(Extracted records)
"""

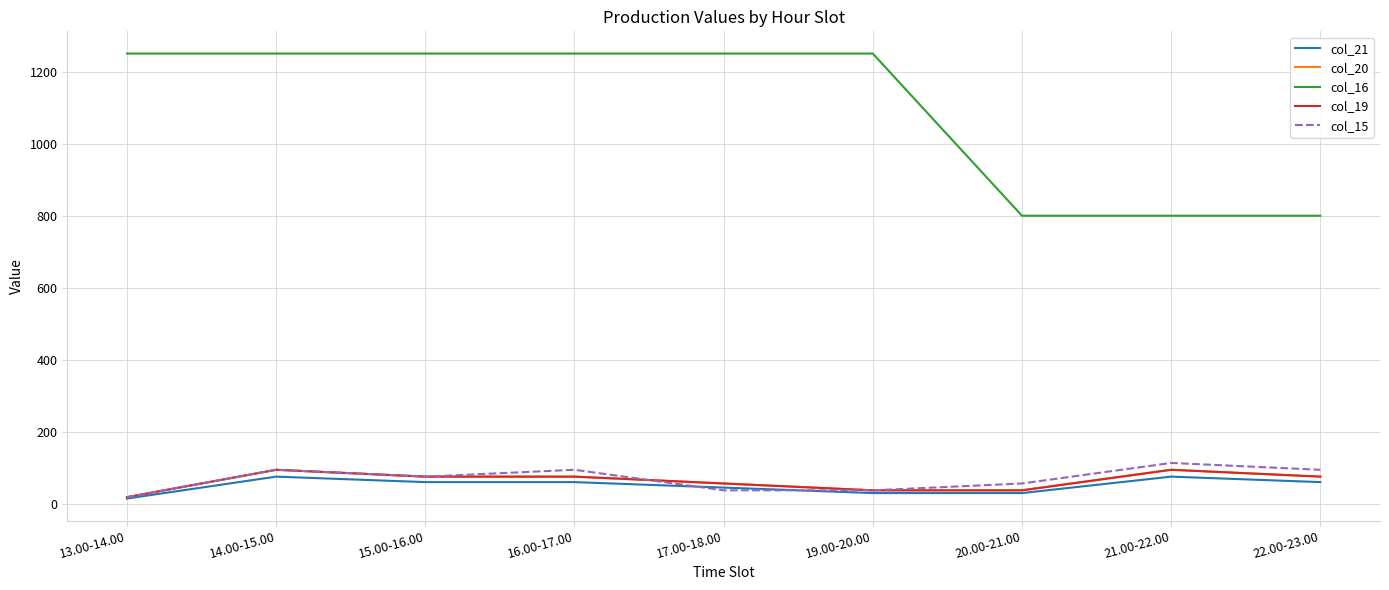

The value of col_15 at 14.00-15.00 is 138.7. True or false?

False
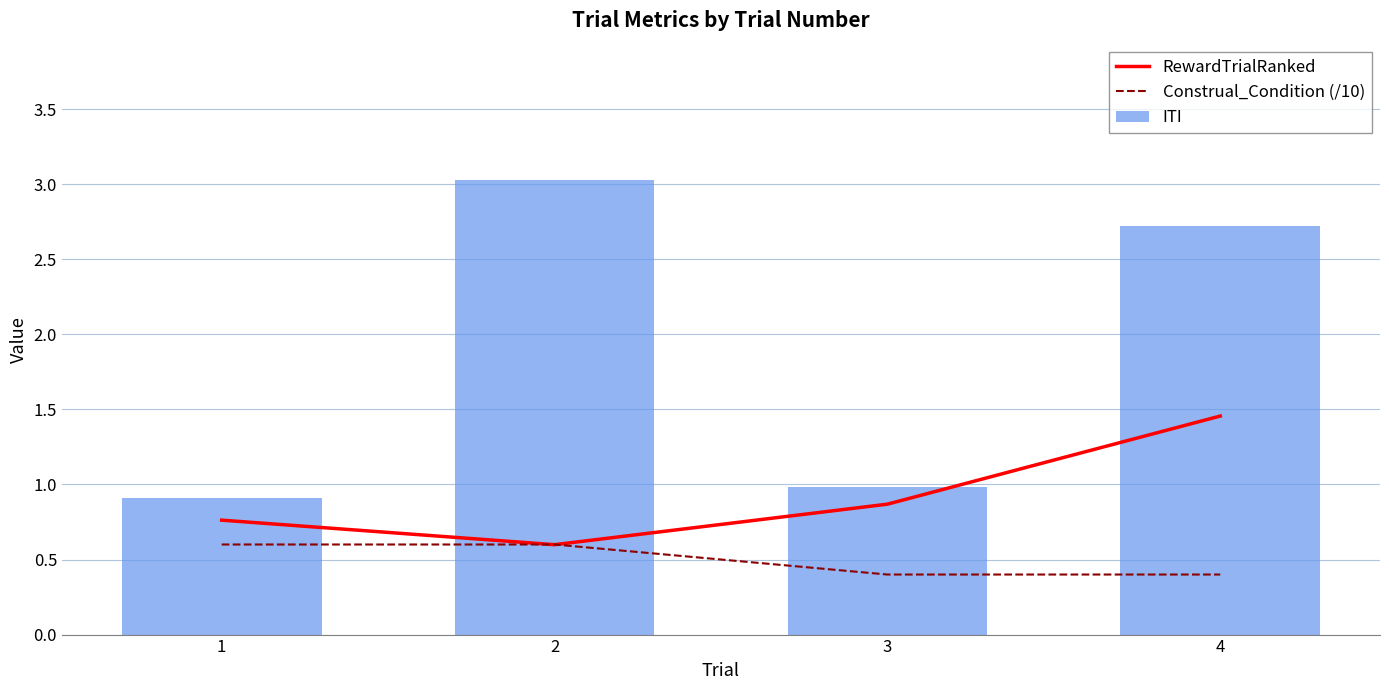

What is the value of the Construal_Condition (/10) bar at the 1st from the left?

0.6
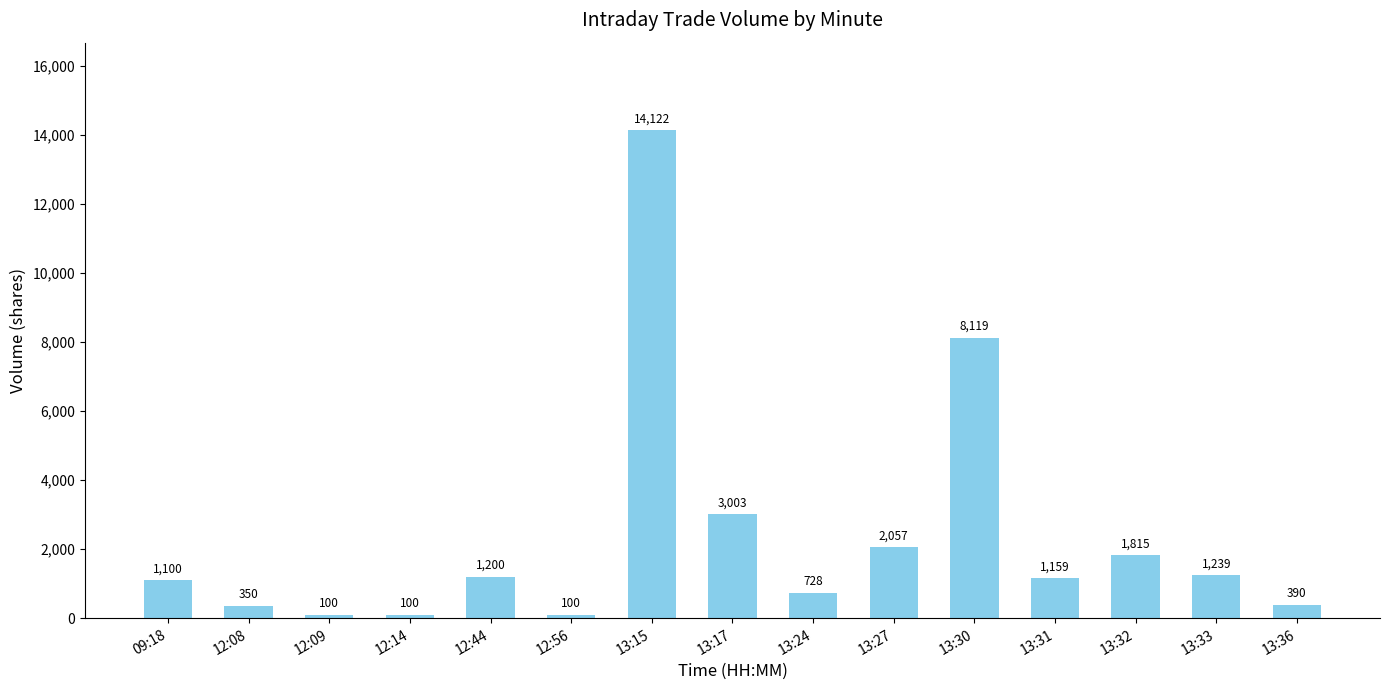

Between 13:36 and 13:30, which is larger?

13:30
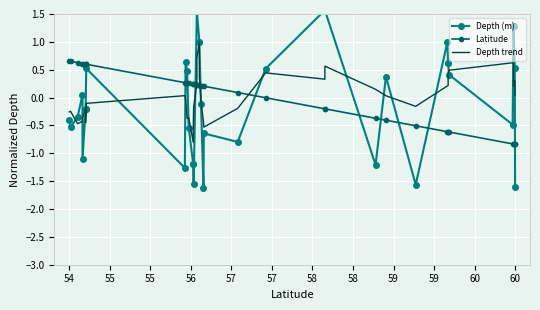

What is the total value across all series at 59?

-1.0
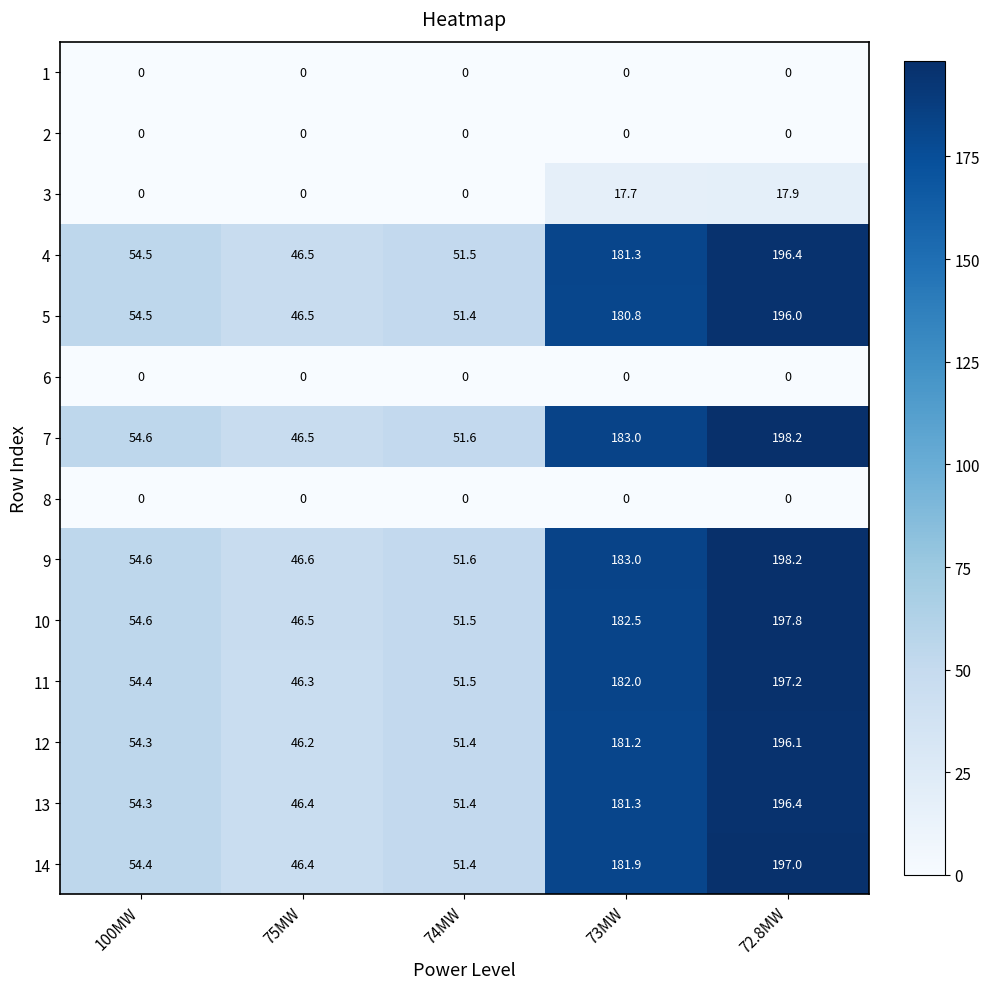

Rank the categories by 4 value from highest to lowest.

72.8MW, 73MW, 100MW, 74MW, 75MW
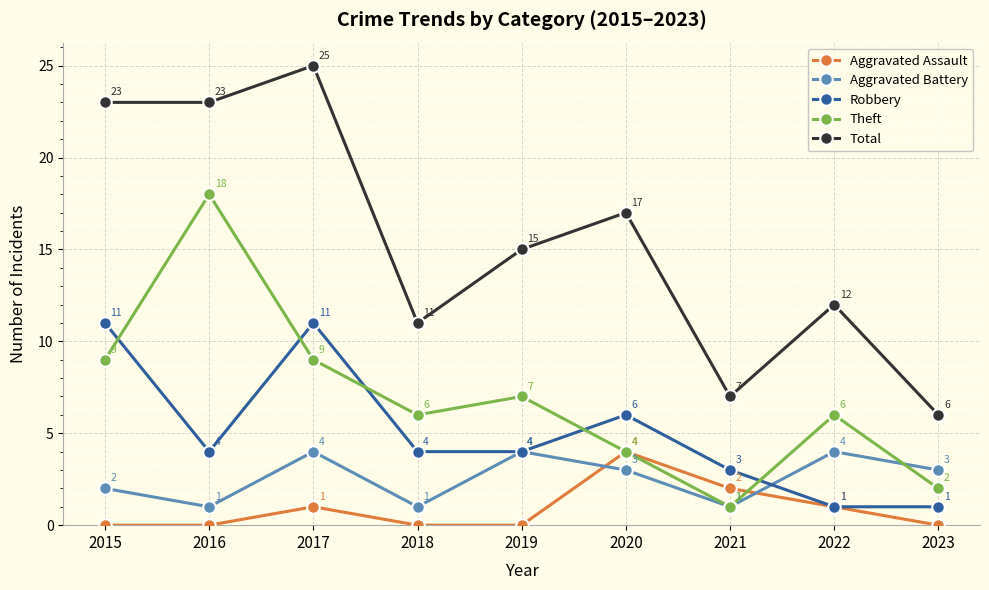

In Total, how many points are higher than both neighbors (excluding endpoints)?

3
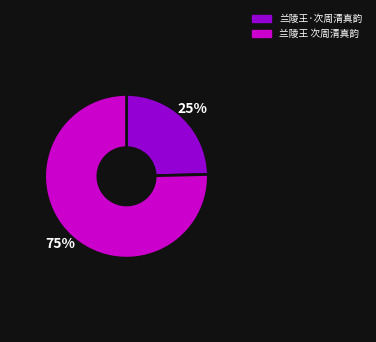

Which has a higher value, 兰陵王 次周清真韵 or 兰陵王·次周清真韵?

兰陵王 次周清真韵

"""

▶ YOUR ASSIGNMENT: Convert every line of the material into a JSON list of strings, one string per line, skipping blank lines and leaving out the pictures.

▶ ANSWER SPACE:
[
  "The value of col_15 at 14.00-15.00 is 138.7. True or false?",
  "False",
  "What is the value of the Construal_Condition (/10) bar at the 1st from the left?",
  "0.6",
  "Between 13:36 and 13:30, which is larger?",
  "13:30",
  "What is the total value across all series at 59?",
  "-1.0",
  "Rank the categories by 4 value from highest to lowest.",
  "72.8MW, 73MW, 100MW, 74MW, 75MW",
  "In Total, how many points are higher than both neighbors (excluding endpoints)?",
  "3",
  "Which has a higher value, 兰陵王 次周清真韵 or 兰陵王·次周清真韵?",
  "兰陵王 次周清真韵"
]